Notes on terminology for evaluation of research.

1) What we mean and don’t mean by bias.

What we don’t mean: Statistical bias has nothing to do with personal bias or prejudice.

There are two kinds of errors relevant to statistical measurement. One is noise, the other is bias.

Given a set of observed measurements X,

X= Xo+ bias + random error

where Xo is the perfect theoretical measure, which we are never able to quite reach.

The expected value of X, or let’s say the average of our X measurements, is

E(X)= Xo+ bias

bias is a constant which skews our measurements. We usually can’t tell exactly what the bias is because the true theoretical values, Xo are not measurable. The only thing we have to examine is X, which comes with bias already in it.

Variance of X comes entirely from the random error.

Key to remember: bias skews the results, whereas random errors increase the variance but do not skew the results.

In a random sample, larger sample size can help reduce the influence of random noise (I will explain this later in the class). But larger sample size usually does nothing to minimize the effect of bias.

The world of research is full of biases and potential biases, only some of which we will actually discuss and exemplify in this class.

2) Sampling frame. This is the universe of individuals from whom we want to know something about (potential voters, all persons, adults). Think of this as the list of people we might want to randomly sample from. Of course, in real life, we usually don’t have a full and complete list of everyone in the desired sampling frame. Another word for the sampling frame is the sampling universe, this is the population your data pertain to.

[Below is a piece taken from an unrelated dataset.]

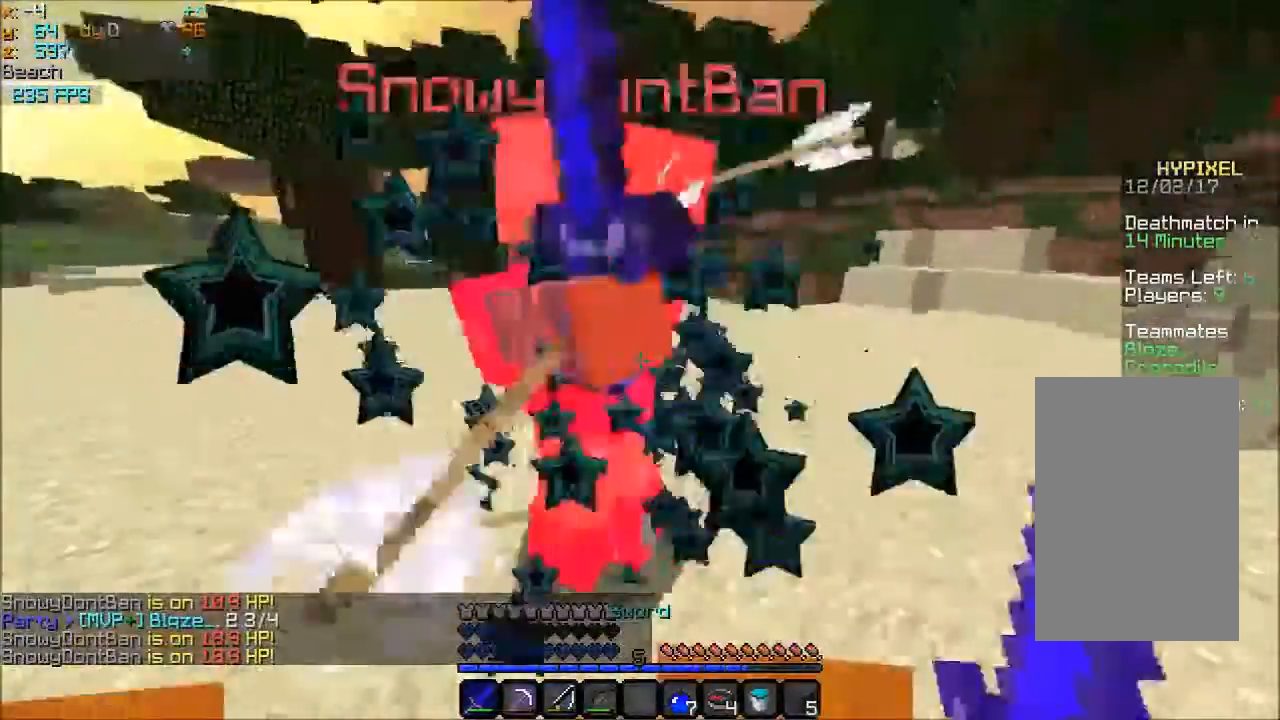
{"keys": ["a", "w"], "mouse": []}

You *must* always know what your sampling frame is. We make hypotheses about the wider universe, or the sampling frame, but we measure the sample. Keep the two separate in your mind.

3) Random sampling versus Convenience sampling

* Random sampling occurs when every subject in your sampling frame has an equal and random chance of being sampled. A random sample is generalizable to the whole sampling frame.

The purpose of statistical analysis is usually to use the data in our sample to test hypotheses about the whole sampling frame.

* Convenience sampling occurs when you find the subjects who are easiest or most convenient to find, and interview them. Convenience samples are not generalizable, meaning even if we know a lot about our sample, we may not be able to make inference about the wider sampling frame.

There are other kinds of sampling as well, which fall in between these extremes:

* Snowball Sampling

* Respondent Driven Sampling (a variety of Snowball Sampling)

* Stratified Random Sampling

And what if our data contain not a sample but the entire sampling frame? All 50 states, for instance? This is what Rice refers to as sampling fraction=1. Certainly, if the sampling fraction=1, we are not going to making probabilistic arguments about the sampling frame because we have measured the whole sampling frame. There may still be some use in fitting models to the data, but standard errors of coefficients may not be meaningful.